- DIRECTIONS -
Reproduce verbatim the passage of the article on families learning at home during the school closures, from "She created assignments" to "is also tough.".
-- START OF SOURCE DOCUMENT --
From her living room in Atwater Village, she’s connecting with other parents and their kids — who are also stuck at home. 

It’s kind of like staying afloat until you can figure out what the new reality is going to be.

But it’s not just trying to entertain children at home, after school districts across the region, including LAUSD — the second largest in the nation — were closed.

Parents who are home with their kids are also trying to teach.

Via a video-chat interview, Jessica Englbreston, a high school math teacher and mom of two, said she’s trying her best to accommodate. 

“Maybe I’m a little biased since I am a teacher. My goal is always to educate,” she said. 

She created assignments for her students. She said she wants them active and engaged while their schools are shut down.

But she says being away from her students is also tough.

“Most teachers find it difficult being away. We care about them, not just as students, but as people. We’re worried about their safety, that they’re getting enough to eat,” she said. 

Some high school students are also trying to stay on track with their work.

Adam Ordaz goes to Warren High School in Downey and are trying to stay focused on their digital assignments.

“I’d rather be in school because this discipline is hard, in my opinion, so I assume many others aren’t following it really,” Adam said. 

Learning from home presents a new challenge of staying focused, but for now, is the only option for many. 

LAUSD will be opening up resource centers Wednesday where they are said to offer hot meals as well. Here’s a list where other districts are offering meals for students in the meantime. 

Dream Center in Echo Park, a volunteer service, also welcomes LAUSD students to eat breakfast or dinner.
-- END OF SOURCE DOCUMENT --
-- START OF PROVIDED MATERIAL --
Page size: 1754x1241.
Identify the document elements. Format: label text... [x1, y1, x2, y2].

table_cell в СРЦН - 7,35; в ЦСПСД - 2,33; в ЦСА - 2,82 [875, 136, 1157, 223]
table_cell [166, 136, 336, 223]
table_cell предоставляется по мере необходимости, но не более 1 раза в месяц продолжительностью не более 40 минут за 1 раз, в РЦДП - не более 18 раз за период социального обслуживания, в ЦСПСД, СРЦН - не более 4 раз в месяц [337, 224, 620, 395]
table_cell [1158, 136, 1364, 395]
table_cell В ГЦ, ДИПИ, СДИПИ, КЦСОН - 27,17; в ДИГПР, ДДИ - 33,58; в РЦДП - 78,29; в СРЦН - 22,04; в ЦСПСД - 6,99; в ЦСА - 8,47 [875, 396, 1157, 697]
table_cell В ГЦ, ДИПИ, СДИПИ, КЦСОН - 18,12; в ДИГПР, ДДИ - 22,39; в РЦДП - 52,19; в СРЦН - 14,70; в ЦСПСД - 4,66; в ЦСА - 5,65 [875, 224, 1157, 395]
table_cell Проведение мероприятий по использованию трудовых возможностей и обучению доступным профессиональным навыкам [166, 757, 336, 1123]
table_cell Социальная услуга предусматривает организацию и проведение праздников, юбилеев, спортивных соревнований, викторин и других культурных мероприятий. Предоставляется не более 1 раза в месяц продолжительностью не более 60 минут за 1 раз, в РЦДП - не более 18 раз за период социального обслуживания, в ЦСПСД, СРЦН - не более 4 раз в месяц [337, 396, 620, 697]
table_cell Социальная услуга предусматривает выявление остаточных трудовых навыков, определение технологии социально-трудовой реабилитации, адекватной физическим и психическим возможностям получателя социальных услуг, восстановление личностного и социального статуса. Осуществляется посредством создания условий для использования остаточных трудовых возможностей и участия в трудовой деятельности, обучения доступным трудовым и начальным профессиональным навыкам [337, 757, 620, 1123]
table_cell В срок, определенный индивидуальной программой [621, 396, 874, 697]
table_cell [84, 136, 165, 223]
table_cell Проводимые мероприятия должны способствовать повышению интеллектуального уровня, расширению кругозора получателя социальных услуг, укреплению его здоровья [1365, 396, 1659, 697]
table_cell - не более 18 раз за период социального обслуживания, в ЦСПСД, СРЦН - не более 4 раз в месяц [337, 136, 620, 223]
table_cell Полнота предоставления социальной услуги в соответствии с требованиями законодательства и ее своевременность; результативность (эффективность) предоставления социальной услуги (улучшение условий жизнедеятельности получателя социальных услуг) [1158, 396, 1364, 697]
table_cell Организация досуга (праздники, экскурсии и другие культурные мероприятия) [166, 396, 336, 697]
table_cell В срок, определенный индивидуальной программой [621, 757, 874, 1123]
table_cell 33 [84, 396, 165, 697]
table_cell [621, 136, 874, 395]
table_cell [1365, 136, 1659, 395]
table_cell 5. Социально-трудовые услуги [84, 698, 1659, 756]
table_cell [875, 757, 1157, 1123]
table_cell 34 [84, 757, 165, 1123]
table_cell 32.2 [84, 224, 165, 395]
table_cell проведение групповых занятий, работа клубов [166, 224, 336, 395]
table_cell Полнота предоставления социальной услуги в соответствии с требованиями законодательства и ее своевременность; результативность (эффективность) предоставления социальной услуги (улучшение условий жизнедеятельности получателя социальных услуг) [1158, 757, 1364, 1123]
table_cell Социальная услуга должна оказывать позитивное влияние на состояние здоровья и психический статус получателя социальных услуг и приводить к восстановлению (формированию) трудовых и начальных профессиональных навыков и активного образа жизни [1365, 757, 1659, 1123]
-- END OF PROVIDED MATERIAL --
- WRITTEN RESPONSE -
She created assignments for her students. She said she wants them active and engaged while their schools are shut down.

But she says being away from her students is also tough.